[Text — start]

Many of El-Dabh's scores are published by the C. F. Peters Corporation and his music has been recorded by the Folkways and Columbia labels. Previously unpublished works are also being produced by Deborah El-Dabh of Halim El-Dabh Music, LLC. The first biography of the composer, The Musical World of Halim El-Dabh by Denise A. Seachrist, was published by the Kent State University Press in 2003.

He was a frequent performer and speaker at both the WinterStar Symposium and the Starwood Festival, where he performed with lifelong friend and master drummer Babatunde Olatunji in 1997, and where El-Dabh's concert of traditional sacred African music was recorded in 2002. In 2003 he was part of a three-day tribute to the late Olatunji called the SpiritDrum Festival, with Muruga Booker, Badal Roy, Sikiru Adepoju, Jeff Rosenbaum, and Jim Donovan of Rusted Root. In 2005 he performed and ran workshops at Unyazi 2005 in Johannesburg, which was the first electronic music symposium and festival to be hosted in Africa.

He was a National Patron of Delta Omicron, an international professional music fraternity.

[Text — finish]

#### [What to work on]
(a) From the passage on Halim El-Dabh, copy the text starting at "He was a frequent" and ending at "professional music fraternity.".
(b) Using the passage on Halim El-Dabh, answer the following:
(i) Which press published The Musical World of Halim El-Dabh?
(ii) In which city was Unyazi 2005 held?
(iii) Of which organization was El-Dabh a National Patron?

[Given records — start]

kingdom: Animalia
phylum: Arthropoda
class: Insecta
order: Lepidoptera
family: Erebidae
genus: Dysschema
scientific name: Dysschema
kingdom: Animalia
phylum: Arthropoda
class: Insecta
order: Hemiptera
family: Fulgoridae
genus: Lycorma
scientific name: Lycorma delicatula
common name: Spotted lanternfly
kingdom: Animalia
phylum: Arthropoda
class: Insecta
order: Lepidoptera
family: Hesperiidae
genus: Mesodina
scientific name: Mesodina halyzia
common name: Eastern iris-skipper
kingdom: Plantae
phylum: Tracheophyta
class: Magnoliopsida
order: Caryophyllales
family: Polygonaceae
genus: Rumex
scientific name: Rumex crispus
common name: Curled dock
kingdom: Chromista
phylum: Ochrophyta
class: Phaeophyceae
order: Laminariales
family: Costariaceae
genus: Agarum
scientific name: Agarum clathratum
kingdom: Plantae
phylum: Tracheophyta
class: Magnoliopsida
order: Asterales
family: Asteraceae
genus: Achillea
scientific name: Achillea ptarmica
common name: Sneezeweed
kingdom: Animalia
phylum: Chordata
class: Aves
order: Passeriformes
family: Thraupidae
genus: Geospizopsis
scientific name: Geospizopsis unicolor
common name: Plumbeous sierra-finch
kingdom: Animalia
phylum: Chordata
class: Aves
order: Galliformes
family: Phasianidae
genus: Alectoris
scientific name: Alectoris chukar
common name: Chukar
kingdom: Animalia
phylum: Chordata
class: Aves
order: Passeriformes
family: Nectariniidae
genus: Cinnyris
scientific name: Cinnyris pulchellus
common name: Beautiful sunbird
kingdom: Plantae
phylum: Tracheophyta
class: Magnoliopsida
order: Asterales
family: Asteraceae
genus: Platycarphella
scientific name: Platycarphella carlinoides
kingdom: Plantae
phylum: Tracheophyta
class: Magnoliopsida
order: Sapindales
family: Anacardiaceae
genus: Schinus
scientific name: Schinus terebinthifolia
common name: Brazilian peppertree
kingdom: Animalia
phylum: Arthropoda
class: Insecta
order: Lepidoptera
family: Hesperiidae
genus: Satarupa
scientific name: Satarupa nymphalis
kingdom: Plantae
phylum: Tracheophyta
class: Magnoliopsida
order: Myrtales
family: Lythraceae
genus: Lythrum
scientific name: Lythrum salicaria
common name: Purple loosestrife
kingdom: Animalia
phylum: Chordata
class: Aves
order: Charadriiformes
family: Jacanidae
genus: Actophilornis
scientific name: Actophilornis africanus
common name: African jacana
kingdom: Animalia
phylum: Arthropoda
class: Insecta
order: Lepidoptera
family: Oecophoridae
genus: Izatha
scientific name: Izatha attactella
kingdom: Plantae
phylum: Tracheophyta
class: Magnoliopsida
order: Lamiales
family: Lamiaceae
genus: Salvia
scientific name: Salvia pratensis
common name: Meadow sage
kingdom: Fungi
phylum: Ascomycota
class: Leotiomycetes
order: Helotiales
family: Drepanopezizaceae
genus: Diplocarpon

[Given records — finish]

#### [Exercise answers]
(a)
He was a frequent performer and speaker at both the WinterStar Symposium and the Starwood Festival, where he performed with lifelong friend and master drummer Babatunde Olatunji in 1997, and where El-Dabh's concert of traditional sacred African music was recorded in 2002. In 2003 he was part of a three-day tribute to the late Olatunji called the SpiritDrum Festival, with Muruga Booker, Badal Roy, Sikiru Adepoju, Jeff Rosenbaum, and Jim Donovan of Rusted Root. In 2005 he performed and ran workshops at Unyazi 2005 in Johannesburg, which was the first electronic music symposium and festival to be hosted in Africa.

He was a National Patron of Delta Omicron, an international professional music fraternity.

(b)
(i) The Kent State University Press
(ii) Johannesburg
(iii) Delta Omicron